Dataset records
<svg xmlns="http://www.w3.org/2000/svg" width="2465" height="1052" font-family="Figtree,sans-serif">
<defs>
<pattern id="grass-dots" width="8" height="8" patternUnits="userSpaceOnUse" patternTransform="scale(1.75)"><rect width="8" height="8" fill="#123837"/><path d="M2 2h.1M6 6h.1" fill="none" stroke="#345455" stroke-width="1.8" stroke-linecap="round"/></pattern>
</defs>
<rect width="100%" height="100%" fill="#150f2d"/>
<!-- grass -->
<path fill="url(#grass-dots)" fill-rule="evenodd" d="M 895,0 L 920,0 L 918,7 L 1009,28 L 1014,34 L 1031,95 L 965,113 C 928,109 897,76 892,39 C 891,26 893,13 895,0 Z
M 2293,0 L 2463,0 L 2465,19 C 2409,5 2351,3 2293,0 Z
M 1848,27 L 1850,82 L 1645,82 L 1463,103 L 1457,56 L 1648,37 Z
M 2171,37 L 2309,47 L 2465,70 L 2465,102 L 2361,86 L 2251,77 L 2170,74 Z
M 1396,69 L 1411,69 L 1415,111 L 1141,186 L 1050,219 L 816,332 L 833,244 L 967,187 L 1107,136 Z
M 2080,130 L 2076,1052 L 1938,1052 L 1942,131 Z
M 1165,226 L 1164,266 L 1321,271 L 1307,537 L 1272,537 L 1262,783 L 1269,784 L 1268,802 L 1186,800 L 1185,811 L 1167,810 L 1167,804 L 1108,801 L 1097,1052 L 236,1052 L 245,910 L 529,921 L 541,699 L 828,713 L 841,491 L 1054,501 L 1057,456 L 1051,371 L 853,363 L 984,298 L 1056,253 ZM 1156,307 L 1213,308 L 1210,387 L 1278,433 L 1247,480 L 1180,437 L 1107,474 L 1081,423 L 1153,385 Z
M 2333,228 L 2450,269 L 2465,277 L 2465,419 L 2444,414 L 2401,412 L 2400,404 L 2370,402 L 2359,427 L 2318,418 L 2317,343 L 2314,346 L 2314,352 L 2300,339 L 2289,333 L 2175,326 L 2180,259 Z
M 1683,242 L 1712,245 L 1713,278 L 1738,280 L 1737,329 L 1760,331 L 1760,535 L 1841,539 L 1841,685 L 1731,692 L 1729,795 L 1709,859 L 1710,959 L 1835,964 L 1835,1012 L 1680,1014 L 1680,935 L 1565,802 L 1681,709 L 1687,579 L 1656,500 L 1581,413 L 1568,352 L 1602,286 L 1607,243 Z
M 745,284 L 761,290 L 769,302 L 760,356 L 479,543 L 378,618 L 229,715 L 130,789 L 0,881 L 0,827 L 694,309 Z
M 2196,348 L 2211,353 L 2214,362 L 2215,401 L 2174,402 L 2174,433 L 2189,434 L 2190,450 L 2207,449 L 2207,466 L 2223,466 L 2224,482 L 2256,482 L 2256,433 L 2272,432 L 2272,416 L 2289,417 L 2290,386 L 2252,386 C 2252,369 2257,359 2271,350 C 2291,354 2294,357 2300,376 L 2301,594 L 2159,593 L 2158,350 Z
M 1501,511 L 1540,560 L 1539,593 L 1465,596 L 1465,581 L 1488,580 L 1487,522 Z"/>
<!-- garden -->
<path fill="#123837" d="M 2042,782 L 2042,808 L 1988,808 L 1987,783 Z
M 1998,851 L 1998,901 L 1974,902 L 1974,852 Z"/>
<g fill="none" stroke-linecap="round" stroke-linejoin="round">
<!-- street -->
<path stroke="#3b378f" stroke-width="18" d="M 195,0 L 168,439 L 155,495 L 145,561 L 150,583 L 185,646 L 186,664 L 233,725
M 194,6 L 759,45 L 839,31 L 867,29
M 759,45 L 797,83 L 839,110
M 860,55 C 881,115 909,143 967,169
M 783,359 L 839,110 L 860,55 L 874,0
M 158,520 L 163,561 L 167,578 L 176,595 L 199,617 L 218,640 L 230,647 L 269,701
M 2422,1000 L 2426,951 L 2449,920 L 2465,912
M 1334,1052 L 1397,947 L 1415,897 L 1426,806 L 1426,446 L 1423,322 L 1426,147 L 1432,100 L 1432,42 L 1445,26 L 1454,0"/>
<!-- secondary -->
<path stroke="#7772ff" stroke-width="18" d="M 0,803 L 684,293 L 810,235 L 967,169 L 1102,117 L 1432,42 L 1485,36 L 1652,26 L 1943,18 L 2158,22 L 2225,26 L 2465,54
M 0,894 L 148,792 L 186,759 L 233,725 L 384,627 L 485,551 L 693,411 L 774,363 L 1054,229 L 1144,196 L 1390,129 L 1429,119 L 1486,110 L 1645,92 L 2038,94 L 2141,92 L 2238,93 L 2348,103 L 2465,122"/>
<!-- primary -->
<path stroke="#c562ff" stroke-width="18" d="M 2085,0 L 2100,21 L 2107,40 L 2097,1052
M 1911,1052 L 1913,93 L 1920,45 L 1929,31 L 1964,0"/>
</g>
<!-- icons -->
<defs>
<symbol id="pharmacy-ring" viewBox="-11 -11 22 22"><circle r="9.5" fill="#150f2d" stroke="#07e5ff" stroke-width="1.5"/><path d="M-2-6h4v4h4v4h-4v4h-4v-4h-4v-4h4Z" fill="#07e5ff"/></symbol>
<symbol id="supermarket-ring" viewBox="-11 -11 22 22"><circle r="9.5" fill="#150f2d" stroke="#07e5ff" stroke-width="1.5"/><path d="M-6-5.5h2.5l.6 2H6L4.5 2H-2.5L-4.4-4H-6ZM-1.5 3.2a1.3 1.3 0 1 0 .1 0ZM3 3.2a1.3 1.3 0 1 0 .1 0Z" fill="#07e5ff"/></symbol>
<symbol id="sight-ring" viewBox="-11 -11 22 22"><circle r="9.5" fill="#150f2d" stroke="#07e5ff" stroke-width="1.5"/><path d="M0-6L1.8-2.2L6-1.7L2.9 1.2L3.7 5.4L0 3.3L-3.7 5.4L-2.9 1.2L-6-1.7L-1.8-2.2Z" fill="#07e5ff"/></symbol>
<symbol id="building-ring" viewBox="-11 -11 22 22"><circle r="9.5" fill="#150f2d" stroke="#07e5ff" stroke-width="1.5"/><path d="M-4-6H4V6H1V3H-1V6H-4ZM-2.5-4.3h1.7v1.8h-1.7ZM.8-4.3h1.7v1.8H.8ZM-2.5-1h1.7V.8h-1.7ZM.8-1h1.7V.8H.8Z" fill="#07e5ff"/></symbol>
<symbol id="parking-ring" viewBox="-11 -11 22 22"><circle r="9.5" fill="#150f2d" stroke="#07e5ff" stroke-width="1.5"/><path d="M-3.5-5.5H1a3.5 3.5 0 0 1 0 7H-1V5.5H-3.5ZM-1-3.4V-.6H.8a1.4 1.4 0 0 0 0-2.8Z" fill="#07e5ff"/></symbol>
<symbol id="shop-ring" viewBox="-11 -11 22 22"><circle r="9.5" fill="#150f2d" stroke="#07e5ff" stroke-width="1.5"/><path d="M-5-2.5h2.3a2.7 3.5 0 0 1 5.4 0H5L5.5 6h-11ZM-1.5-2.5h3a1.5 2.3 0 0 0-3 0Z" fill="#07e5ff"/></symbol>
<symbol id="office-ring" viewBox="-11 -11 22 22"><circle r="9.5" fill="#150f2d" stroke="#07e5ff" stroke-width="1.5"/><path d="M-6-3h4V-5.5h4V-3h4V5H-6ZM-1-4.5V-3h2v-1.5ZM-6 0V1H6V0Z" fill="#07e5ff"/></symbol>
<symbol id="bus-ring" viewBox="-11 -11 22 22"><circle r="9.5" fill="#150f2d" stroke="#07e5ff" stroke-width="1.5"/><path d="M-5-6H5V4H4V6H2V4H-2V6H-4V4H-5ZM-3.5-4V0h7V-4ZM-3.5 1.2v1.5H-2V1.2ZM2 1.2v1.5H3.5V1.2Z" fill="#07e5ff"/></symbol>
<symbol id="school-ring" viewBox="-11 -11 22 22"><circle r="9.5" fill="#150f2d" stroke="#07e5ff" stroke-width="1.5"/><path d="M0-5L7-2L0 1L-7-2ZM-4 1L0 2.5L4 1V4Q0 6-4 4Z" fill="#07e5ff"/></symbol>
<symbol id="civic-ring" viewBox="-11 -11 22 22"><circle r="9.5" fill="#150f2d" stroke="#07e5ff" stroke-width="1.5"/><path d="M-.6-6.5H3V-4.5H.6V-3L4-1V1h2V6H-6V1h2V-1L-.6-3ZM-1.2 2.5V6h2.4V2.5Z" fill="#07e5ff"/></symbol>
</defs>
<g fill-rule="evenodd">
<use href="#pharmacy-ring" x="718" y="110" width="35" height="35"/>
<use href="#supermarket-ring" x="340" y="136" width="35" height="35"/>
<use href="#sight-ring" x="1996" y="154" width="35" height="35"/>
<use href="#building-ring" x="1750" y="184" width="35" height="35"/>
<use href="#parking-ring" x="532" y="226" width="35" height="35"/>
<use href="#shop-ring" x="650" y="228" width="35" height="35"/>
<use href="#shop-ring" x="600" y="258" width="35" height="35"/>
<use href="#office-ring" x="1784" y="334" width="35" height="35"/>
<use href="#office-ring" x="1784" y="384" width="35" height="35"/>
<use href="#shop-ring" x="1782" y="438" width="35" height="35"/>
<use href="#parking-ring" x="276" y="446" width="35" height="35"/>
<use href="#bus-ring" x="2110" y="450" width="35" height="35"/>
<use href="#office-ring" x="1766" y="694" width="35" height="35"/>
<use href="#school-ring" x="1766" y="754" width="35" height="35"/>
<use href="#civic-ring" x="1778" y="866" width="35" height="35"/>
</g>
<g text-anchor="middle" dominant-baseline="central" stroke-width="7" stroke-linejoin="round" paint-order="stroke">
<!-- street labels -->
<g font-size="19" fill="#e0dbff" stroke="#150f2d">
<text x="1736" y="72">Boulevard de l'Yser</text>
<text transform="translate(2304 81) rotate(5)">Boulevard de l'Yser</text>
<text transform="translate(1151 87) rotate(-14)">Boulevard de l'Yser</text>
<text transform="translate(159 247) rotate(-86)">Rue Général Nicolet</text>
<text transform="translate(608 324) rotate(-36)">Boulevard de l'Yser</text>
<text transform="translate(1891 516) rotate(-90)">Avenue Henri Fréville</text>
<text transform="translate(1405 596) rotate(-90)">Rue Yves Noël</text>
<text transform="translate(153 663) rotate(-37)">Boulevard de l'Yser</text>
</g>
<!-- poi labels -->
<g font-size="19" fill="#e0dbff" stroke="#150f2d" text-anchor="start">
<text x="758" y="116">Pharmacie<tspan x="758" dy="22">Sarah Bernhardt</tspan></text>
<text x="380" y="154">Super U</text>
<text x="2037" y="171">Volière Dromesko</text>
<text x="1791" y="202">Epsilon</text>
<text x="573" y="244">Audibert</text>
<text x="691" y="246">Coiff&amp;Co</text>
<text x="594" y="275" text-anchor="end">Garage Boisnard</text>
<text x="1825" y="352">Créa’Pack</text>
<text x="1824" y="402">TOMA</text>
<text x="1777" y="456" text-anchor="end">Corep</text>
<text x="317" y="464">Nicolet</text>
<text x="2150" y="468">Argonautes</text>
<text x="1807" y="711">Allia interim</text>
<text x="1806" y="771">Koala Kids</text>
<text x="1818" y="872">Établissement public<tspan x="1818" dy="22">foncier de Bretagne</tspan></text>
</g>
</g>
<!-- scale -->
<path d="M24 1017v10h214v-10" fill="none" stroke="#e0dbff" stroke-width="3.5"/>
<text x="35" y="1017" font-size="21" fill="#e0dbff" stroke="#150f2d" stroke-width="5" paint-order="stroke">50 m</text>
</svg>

Work request
List all lines above in which the string "linejoin" appears.

Output below
<g fill="none" stroke-linecap="round" stroke-linejoin="round">
<g text-anchor="middle" dominant-baseline="central" stroke-width="7" stroke-linejoin="round" paint-order="stroke">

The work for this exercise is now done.